The most popular degree for those starting their undergraduate studies in 2013 was business and management studies, which enrolled 124,375 new students. The popularity of this course emphasises the importance that many students, faced with an uncertain job market upon graduation, place on courses that will prepare them for their future careers. IT and computer science, which came fifth with 62,670 students, probably owes its popularity not just to an increasing interest in technology among young people, but also to similar thinking about employability. Advanced IT skills were named as in short supply by 22% of respondents to the Employer Skills Survey who were struggling to find people with the right skills to fill their vacancies.

Several other career-related courses are also among the top ten most popular courses, but these options prepare students for more specific career paths. Law came in second, with 66,035 first year students, while education was seventh, with 56,200 and nursing eighth, with 53,440. The numbers studying nursing have risen particularly steeply in recent years thanks to the drive for all new nurses to have completed degrees.

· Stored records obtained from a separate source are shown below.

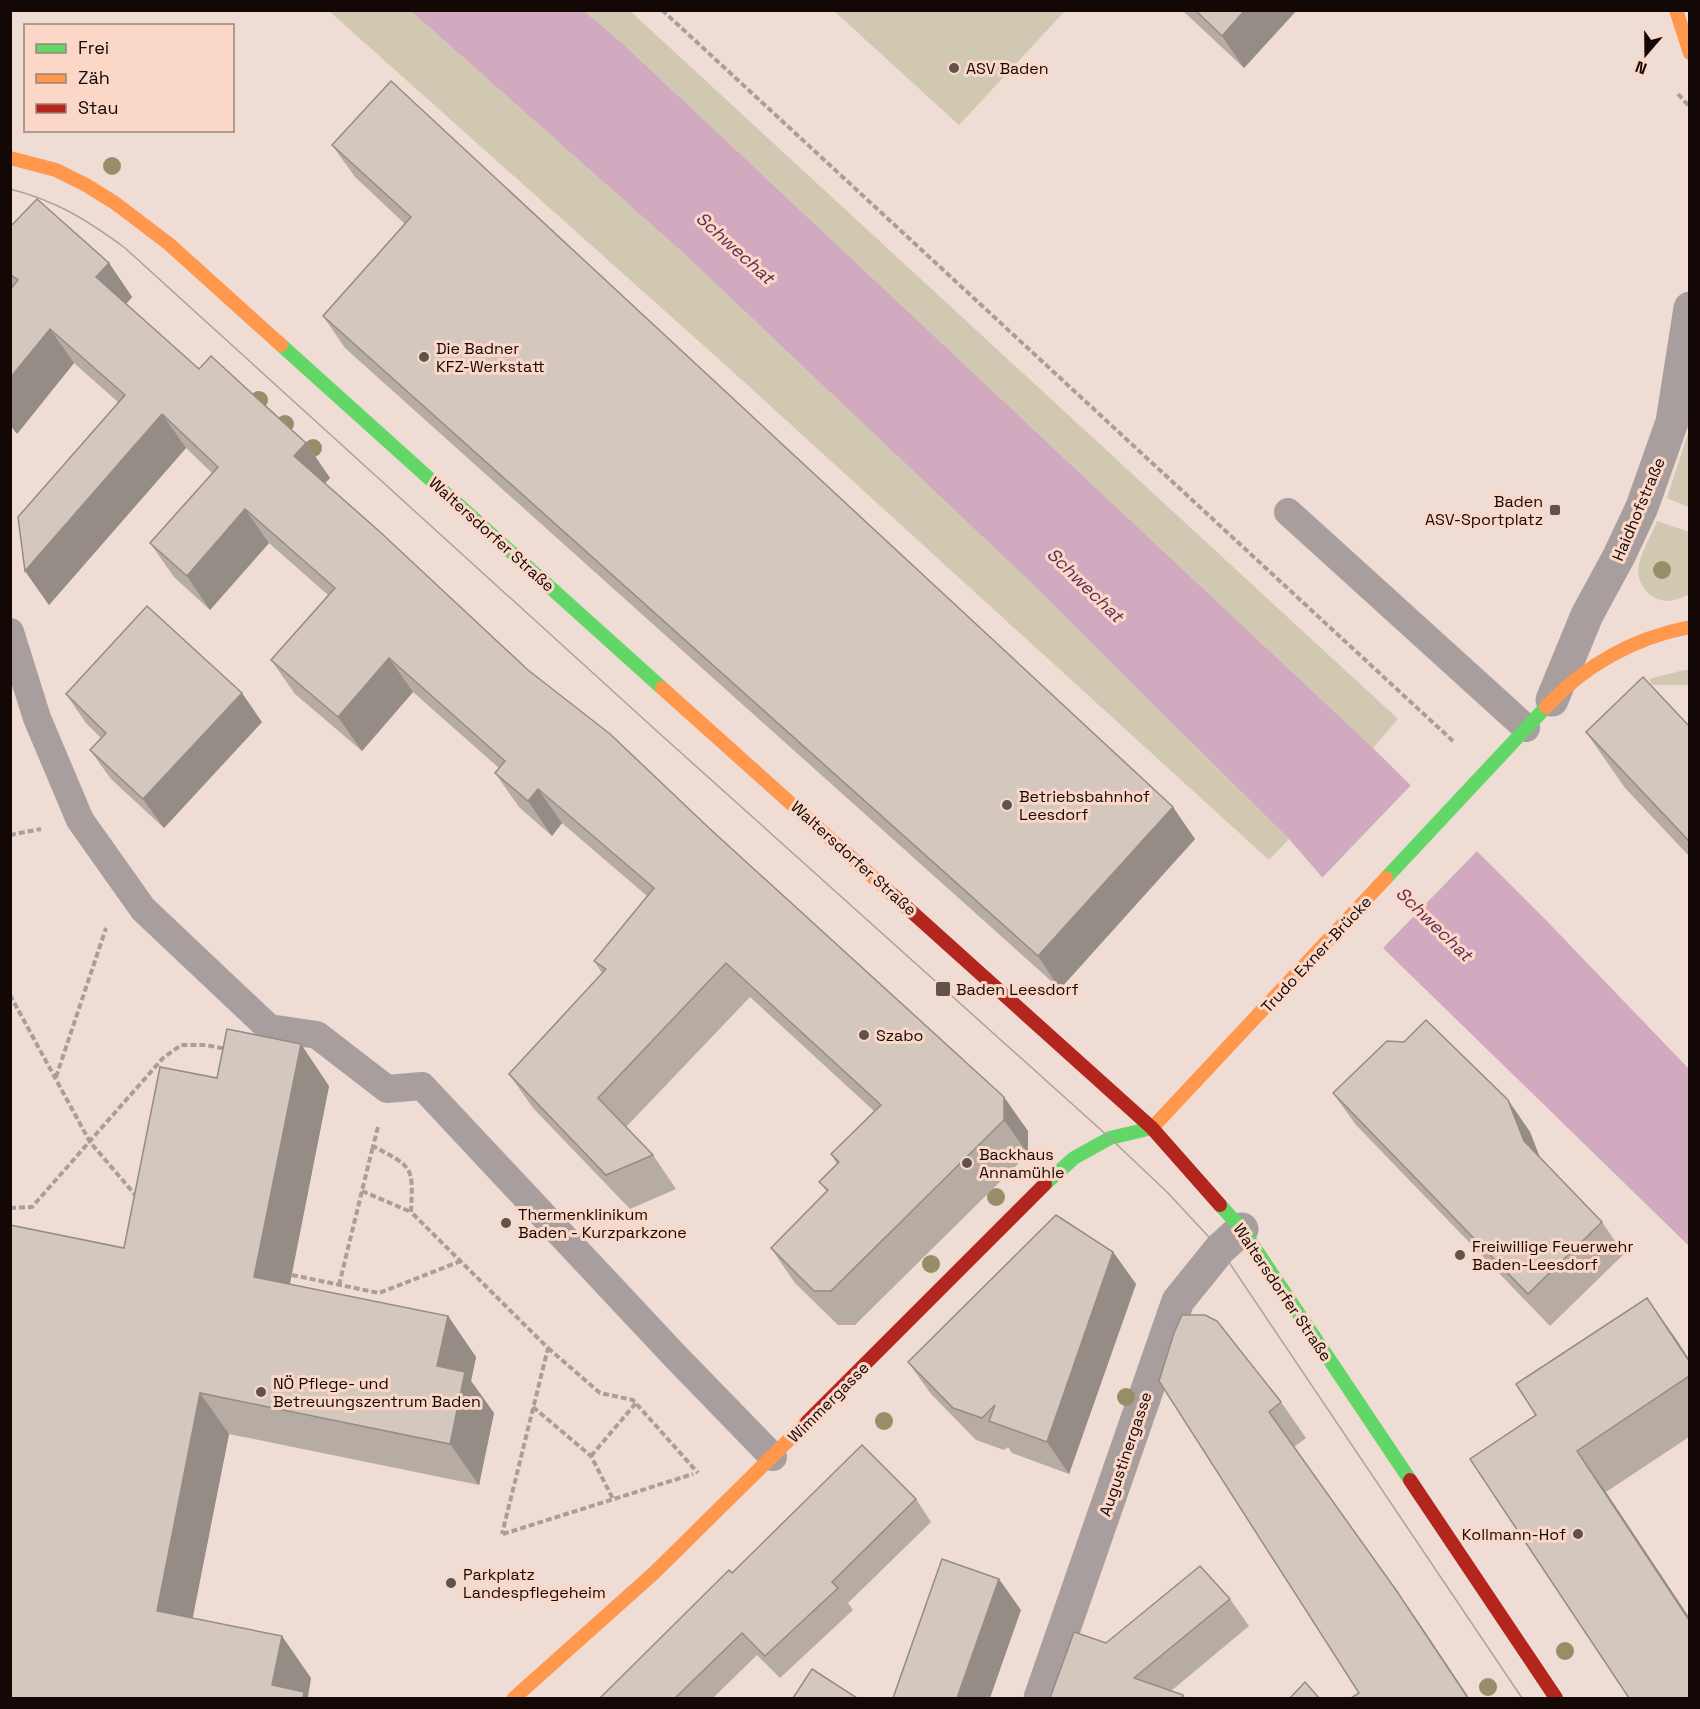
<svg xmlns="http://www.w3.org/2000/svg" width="1700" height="1709" viewBox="0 0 1700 1709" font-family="'Space Grotesk',sans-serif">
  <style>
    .green { fill: #d0c8b0 }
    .water { fill: #d2aac0 }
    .pier { fill: #efdcd4 }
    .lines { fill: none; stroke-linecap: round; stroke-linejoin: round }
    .path { stroke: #a99e9c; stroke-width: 4; stroke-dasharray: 6 3; stroke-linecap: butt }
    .lane { stroke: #a89e9e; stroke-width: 28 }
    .street { stroke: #a89e9e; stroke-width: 33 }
    .fast { stroke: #63d668; stroke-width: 14 }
    .slow { stroke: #ff974d; stroke-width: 14 }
    .jam { stroke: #b3261e; stroke-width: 14 }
    .tram { stroke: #aea19e; stroke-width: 1.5 }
    .tree { fill: #978e67 }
    .wall { fill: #b6aca3 }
    .shaded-wall { fill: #948c85 }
    .building { fill: #d4c8be; stroke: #948c85; stroke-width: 1.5 }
    .poi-dot { fill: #60524d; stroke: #fbd7c8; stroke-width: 2 }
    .labels { text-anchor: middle; stroke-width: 6; stroke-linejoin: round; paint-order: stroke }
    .poi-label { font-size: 16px; fill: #130805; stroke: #fbd7c8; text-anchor: start }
    .street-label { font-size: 16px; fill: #130805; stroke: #fbd7c8 }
    .water-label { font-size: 18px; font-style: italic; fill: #642a56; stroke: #fbd7c8 }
  </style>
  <rect width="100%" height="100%" fill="#efdcd4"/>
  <g class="green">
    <path d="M 329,11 L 411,11 L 679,249 L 1022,574 L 1289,839 L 1269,860 L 731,370 Z"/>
    <path d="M 584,11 L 630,11 L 1398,719 L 1373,748 L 623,44 Z"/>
    <path d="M 834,11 L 1065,11 L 959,125 Z"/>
    <path d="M 1689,430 L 1689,507 L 1667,498 Z"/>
    <path d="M 1657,521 L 1689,532 L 1689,595 C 1683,597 1674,601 1667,601 C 1648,600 1635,582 1639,564 C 1642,550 1652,534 1657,521 Z"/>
    <path d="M 1684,670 L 1689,670 L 1689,685 L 1652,685 L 1649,679 Z"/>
  </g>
  <path class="water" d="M 411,11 L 584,11 L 623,44 L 1373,748 L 1543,917 L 1689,1069 L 1689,1246 L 1386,951 L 1289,839 L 1022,574 L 679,249 Z"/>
  <path class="pier" d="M 1413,783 L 1479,849 L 1381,950 L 1320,880 Z"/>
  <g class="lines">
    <g class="path">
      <path d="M 662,10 L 1454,742"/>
      <path d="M 1678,94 L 1690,107"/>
      <path d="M 10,835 L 41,829"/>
      <path d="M 10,995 L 90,1142 L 137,1197"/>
      <path d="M 56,1077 L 106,928"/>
      <path d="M 378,1127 L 373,1146 C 414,1168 413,1166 411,1212 L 548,1348 L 502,1534"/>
      <path d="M 362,1191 L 411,1212"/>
      <path d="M 10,1208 L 32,1207 L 163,1058 L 181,1045 L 206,1045 L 226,1049"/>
      <path d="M 292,1275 L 379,1293 L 461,1261"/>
      <path d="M 339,1285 L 373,1146"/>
      <path d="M 548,1348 L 600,1393 L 633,1400 L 698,1473"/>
      <path d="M 533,1407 L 591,1456 L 613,1499"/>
      <path d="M 591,1456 L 636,1403"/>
      <path d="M 503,1534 L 693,1474"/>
    </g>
    <g class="lane">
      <path d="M 1288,512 L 1526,728"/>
      <path d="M 10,632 L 37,718 L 80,820 L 143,909 L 269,1028 L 317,1035 L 387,1089 L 422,1086 L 675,1356 L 773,1457"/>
    </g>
    <g class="street">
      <path d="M 1552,700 L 1587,615 L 1619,556 L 1642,507 L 1672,422 L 1690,308"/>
      <path d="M 1040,1698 L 1178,1301 L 1220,1249 L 1242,1229"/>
    </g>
    <g class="fast">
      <path d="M 281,345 L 662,688"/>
      <path d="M 1386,878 L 1546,707"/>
      <path d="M 1045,1184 L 1074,1158 L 1110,1138 L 1152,1128"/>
      <path d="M 1220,1205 L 1242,1229 L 1410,1480"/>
    </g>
    <g class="slow">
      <path d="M 1676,10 L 1690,53"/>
      <path d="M 10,158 L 56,170 L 86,185 L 115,203 L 169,244 L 281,345"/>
      <path d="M 662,688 L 893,895"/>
      <path d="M 1546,707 C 1585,665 1634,638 1690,627"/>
      <path d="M 1152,1128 L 1386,878"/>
      <path d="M 514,1698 L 654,1573 L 807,1422"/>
    </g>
    <g class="jam">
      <path d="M 893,895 L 1152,1128 L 1220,1205"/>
      <path d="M 807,1422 L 1045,1184"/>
      <path d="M 1410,1480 L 1556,1698"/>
    </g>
    <path class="tram" d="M 10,189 C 57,201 87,220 125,248 L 659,733 L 1110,1138 L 1168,1193 L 1220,1249 L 1522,1698"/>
  </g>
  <g class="tree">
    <circle cx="112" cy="166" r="9"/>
    <circle cx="259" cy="400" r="9"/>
    <circle cx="285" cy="424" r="9"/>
    <circle cx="313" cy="448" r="9"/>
    <circle cx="1662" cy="570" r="9"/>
    <circle cx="996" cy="1197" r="9"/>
    <circle cx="931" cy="1264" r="9"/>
    <circle cx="1126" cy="1397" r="9"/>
    <circle cx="884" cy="1421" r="9"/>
    <circle cx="1565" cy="1651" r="9"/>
    <circle cx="1488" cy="1687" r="9"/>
  </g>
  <g class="wall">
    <path d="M 1182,10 L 1297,10 L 1244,68 Z"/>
    <path d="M 332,145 L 1195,839 L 1060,989 L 345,348 L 323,316 L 405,224 L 355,177 Z"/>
    <path d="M 10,227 L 109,263 L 132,297 L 126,304 L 199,369 L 306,443 L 330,478 L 325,483 L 1028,1131 L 1028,1154 L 855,1325 L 838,1325 L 795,1283 L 771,1248 L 827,1192 L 819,1182 L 837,1164 L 831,1154 L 874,1111 L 750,997 L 626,1127 L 653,1155 L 676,1189 L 630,1209 L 533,1108 L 509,1074 L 602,973 L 594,961 L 647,896 L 562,823 L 552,836 L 519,807 L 495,773 L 499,768 L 413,692 L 362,751 L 295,694 L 271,660 L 328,595 L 269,543 L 210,610 L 174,577 L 150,543 L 212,473 L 186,448 L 49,605 L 25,571 L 118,402 L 74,363 L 17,434 L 12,288 L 10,286 Z"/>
    <path d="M 66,694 L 262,722 L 164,828 L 111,779 L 90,750 L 101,738 L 86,723 Z"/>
    <path d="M 1689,726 L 1689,856 L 1625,788 L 1586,732 Z"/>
    <path d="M 217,1078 L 329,1086 L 290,1284 L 448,1316 L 476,1357 L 471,1381 L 494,1413 L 479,1485 L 229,1434 L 192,1618 L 311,1678 L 308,1696 L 309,1698 L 10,1698 Z"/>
    <path d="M 1333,1093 L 1508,1100 L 1530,1132 L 1540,1159 L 1602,1222 L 1624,1254 L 1550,1326 L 1356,1125 Z"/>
    <path d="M 1113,1252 L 1136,1284 L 1069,1474 L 1012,1453 L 1008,1447 L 1004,1450 L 976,1440 L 931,1394 L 908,1362 Z"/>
    <path d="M 1647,1298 L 1689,1359 L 1689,1437 L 1606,1492 L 1536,1415 Z"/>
    <path d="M 1159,1381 L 1281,1402 L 1306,1438 L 1294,1447 L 1421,1626 L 1469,1698 L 1351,1698 L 1359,1693 Z"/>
    <path d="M 916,1499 L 931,1522 L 848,1603 L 853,1610 L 780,1678 L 757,1655 L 713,1698 L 600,1698 L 732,1573 Z"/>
    <path d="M 1230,1599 L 1249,1626 L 1171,1691 L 1183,1695 L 1186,1698 L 1050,1698 L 1106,1643 Z"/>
  </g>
  <g class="shaded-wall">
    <path d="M 1245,10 L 1297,10 L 1244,68 L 1222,36 Z"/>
    <path d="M 109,263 L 132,297 L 120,311 L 96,277 Z"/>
    <path d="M 50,329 L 74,363 L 17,434 L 10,425 L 10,378 Z"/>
    <path d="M 162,414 L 186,448 L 49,605 L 25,571 Z"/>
    <path d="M 306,443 L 330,478 L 318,490 L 294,456 Z"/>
    <path d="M 245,509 L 269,543 L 210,610 L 187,576 Z"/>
    <path d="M 389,658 L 413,692 L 362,751 L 338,717 Z"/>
    <path d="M 242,693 L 262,722 L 164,828 L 143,799 Z"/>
    <path d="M 538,789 L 562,823 L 552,836 L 528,801 Z"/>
    <path d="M 1173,807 L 1195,839 L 1060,989 L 1038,956 Z"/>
    <path d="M 301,1044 L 329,1086 L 283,1318 L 254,1277 Z"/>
    <path d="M 1004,1097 L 1028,1131 L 1028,1154 L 1004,1120 Z"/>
    <path d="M 1508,1100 L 1530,1132 L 1546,1173 L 1524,1141 Z"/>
    <path d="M 1113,1252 L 1136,1284 L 1069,1474 L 1047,1442 Z"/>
    <path d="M 1647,1298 L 1676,1339 L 1689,1359 L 1689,1361 Z"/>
    <path d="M 448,1316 L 476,1357 L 471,1381 L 494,1413 L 479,1485 L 450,1444 L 437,1366 Z"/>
    <path d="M 200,1393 L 229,1434 L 186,1652 L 157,1611 Z"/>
    <path d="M 1577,1451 L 1606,1492 L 1689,1617 L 1689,1620 Z"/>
    <path d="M 999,1579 L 1021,1610 L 990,1698 L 957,1698 Z"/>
    <path d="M 1396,1590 L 1421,1626 L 1469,1698 L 1468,1698 Z"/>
    <path d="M 282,1636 L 311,1678 L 308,1696 L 309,1698 L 282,1698 L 272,1685 Z"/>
  </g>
  <g class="building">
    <path d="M 1195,10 L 1245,10 L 1222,36 Z"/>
    <path d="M 391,81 L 1173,807 L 1038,956 L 323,316 L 411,217 L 332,145 Z"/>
    <path d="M 37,199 L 109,263 L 96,277 L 199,369 L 211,356 L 306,443 L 294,456 L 379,531 L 528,670 L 610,734 L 709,828 L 1004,1097 L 1004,1120 L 831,1291 L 814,1291 L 771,1248 L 828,1190 L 819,1182 L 839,1162 L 831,1154 L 881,1105 L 726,963 L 598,1098 L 653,1155 L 606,1175 L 509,1074 L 606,969 L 594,961 L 654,888 L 538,789 L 528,801 L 495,773 L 505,761 L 389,658 L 338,717 L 271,660 L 335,588 L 245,509 L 187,576 L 150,543 L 218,467 L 162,414 L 25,571 L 18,517 L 125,395 L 50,329 L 10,378 L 10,290 L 18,280 L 10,274 L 10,227 Z"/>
    <path d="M 147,606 L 242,693 L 143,799 L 90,750 L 106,733 L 66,694 Z"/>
    <path d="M 1643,677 L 1689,726 L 1689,841 L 1586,732 Z"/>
    <path d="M 1426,1020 L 1508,1100 L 1524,1141 L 1602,1222 L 1528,1294 L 1333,1093 L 1387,1041 L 1404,1042 Z"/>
    <path d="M 227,1029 L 301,1044 L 254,1277 L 448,1316 L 437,1366 L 465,1372 L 450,1444 L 200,1393 L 157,1611 L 282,1636 L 272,1685 L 304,1692 L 303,1698 L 10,1698 L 10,1225 L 124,1248 L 160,1067 L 217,1078 Z"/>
    <path d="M 1056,1215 L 1113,1252 L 1047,1442 L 989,1421 L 995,1405 L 982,1418 L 953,1408 L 908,1362 Z"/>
    <path d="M 1647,1298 L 1689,1361 L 1689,1376 L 1577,1451 L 1689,1620 L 1689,1698 L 1629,1698 L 1470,1459 L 1536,1415 L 1516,1384 Z"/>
    <path d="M 1182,1315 L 1205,1315 L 1217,1321 L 1281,1402 L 1269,1412 L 1396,1590 L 1468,1698 L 1351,1698 L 1359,1693 L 1159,1381 L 1174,1333 Z"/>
    <path d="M 862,1445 L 916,1499 L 832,1582 L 838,1588 L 765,1656 L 742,1633 L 675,1698 L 600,1698 L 729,1570 L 732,1573 Z"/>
    <path d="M 942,1559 L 999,1579 L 957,1698 L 893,1698 Z"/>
    <path d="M 1200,1566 L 1230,1599 L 1134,1678 L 1183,1695 L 1182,1698 L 1050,1698 L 1074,1632 L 1106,1643 Z"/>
    <path d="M 812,1669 L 857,1698 L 793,1698 Z"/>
    <path d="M 1305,1682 L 1319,1698 L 1290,1698 Z"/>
  </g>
  <g class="poi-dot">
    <circle cx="954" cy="68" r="6"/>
    <circle cx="424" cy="357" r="6"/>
    <rect x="1549" y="504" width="12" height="12" rx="3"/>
    <circle cx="1007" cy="805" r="6"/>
    <rect x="935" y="981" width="16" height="16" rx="3"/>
    <circle cx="864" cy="1035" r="6"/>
    <circle cx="967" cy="1163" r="6"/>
    <circle cx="506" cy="1223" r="6"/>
    <circle cx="1460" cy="1255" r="6"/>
    <circle cx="261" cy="1392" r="6"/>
    <circle cx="1578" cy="1534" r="6"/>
    <circle cx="451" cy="1583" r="6"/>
  </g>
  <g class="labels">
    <g class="poi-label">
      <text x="966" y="74">ASV Baden</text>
      <text x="436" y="354">Die Badner<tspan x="436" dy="18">KFZ-Werkstatt</tspan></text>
      <text x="1543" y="507" text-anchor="end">Baden<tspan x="1543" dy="18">ASV-Sportplatz</tspan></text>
      <text x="1019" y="802">Betriebsbahnhof<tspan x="1019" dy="18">Leesdorf</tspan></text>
      <text x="956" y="995">Baden Leesdorf</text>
      <text x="876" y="1041">Szabo</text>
      <text x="979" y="1160">Backhaus<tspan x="979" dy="18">Annamühle</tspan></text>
      <text x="518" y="1220">Thermenklinikum<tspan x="518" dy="18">Baden - Kurzparkzone</tspan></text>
      <text x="1472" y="1252">Freiwillige Feuerwehr<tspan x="1472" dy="18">Baden-Leesdorf</tspan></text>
      <text x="273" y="1389">NÖ Pflege- und<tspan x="273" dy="18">Betreuungszentrum Baden</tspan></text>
      <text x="1566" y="1540" text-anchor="end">Kollmann-Hof</text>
      <text x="463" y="1580">Parkplatz<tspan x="463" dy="18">Landespflegeheim</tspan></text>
    </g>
    <g class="street-label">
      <text transform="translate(1638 509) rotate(-67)" y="6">Haidhofstraße</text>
      <text transform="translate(492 534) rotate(42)" y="6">Waltersdorfer Straße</text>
      <text transform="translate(854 858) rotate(42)" y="6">Waltersdorfer Straße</text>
      <text transform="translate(1316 954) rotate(-47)" y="6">Trudo Exner-Brücke</text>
      <text transform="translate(1283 1292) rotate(56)" y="6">Waltersdorfer Straße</text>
      <text transform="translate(828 1402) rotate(-45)" y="6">Wimmergasse</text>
      <text transform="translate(1125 1454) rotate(-71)" y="6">Augustinergasse</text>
    </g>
    <g class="water-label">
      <text transform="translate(735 248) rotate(42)" y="6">Schwechat</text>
      <text transform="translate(1085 585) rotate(44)" y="6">Schwechat</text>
      <text transform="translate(1434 924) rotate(44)" y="6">Schwechat</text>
    </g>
  </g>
  <rect width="1700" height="1709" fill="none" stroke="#130805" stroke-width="24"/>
  <rect x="24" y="24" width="210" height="108" fill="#fbd7c8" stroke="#9e847a" stroke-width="1.5"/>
  <rect x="36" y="44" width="30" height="9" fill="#63d668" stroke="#9e847a" stroke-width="1.5"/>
  <text x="78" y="54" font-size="18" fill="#130805">Frei</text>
  <rect x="36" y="74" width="30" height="9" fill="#ff974d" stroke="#9e847a" stroke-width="1.5"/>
  <text x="78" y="84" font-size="18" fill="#130805">Zäh</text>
  <rect x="36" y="104" width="30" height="9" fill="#b3261e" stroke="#9e847a" stroke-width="1.5"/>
  <text x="78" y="114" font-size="18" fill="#130805">Stau</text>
  <g transform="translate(1646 54) rotate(200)" stroke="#fbd7c8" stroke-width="4.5" paint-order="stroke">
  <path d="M0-4.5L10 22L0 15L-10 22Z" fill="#130805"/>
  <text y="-9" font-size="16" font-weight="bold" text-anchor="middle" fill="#130805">N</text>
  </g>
</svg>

The remaining degrees in the top ten were not as closely tied to potential future careers: sociology came third, with 66,020 students, the slightly more career-oriented art and design came fourth, with 65,505, psychology was sixth, with 61,055 students, biosciences came ninth, with 45,795 and history was tenth, with 42,540. The popularity of these courses has more to do with their appeal to young people looking for an interesting subject to study for the next few years, and the popularity of these subjects at A Level, than with their ability to prepare people for particular careers. Graduates gain many addtional skills through the university study process, such as the ability to think analytically, to communicate effectively, and to understand people. Applicants are increasingly likely to access figures such as post-graduation employment rates when making decisions about what to study and this will influence their choices.

Among the degrees with the highest rates of graduates finding work within six months of graduating, are many professional courses such as medicine, engineering and law, the career-related business studies, which generated an 85% employment rate for its recent graduates, and the ever-popular biosciences and history, which left graduates with 87.1% and 85.4% employment rates, respectively. The employability of graduates from these courses is likely to play a part in their continuing popularity, as employers report increasing shortages of job applicants with core skills such as literacy, numeracy and communication, and young students continue looking for courses that can both interest them and prepare them for the job market.